Problem
Which lines run from the line containing "9) Run (from" through the end of the records below? Reproduce them exactly, and nothing else.

┏━━

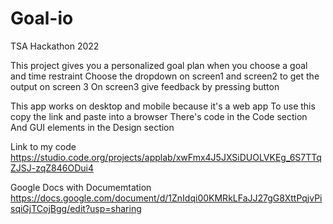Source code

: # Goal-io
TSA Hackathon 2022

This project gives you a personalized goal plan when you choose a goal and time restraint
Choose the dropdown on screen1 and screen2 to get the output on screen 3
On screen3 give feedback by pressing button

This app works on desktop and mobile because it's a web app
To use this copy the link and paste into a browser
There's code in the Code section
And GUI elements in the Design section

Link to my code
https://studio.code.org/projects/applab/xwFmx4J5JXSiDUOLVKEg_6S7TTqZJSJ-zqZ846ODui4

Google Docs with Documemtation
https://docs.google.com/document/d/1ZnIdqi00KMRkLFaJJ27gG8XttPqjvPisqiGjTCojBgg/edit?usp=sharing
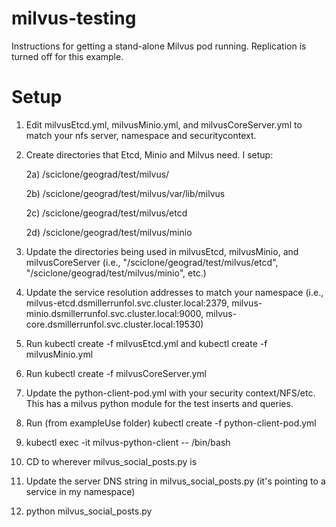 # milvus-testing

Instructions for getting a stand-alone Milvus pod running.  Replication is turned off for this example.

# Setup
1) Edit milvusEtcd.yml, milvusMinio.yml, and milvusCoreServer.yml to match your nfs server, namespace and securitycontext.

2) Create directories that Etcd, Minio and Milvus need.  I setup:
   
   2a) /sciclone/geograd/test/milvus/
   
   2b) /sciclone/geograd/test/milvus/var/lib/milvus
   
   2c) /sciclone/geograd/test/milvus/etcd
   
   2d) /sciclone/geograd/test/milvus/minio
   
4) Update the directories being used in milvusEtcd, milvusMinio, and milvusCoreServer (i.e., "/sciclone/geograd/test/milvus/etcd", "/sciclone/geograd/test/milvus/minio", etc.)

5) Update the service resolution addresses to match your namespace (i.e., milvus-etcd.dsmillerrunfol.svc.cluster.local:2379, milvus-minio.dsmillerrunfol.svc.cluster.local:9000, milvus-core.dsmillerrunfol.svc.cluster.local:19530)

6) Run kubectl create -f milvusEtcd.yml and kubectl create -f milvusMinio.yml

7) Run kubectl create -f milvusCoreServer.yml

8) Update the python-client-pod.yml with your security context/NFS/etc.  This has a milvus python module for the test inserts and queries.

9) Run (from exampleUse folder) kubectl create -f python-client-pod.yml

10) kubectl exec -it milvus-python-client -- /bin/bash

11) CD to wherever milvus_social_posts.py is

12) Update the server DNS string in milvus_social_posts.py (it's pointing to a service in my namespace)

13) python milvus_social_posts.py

┗━━

Exercise answer
9) Run (from exampleUse folder) kubectl create -f python-client-pod.yml

10) kubectl exec -it milvus-python-client -- /bin/bash

11) CD to wherever milvus_social_posts.py is

12) Update the server DNS string in milvus_social_posts.py (it's pointing to a service in my namespace)

13) python milvus_social_posts.py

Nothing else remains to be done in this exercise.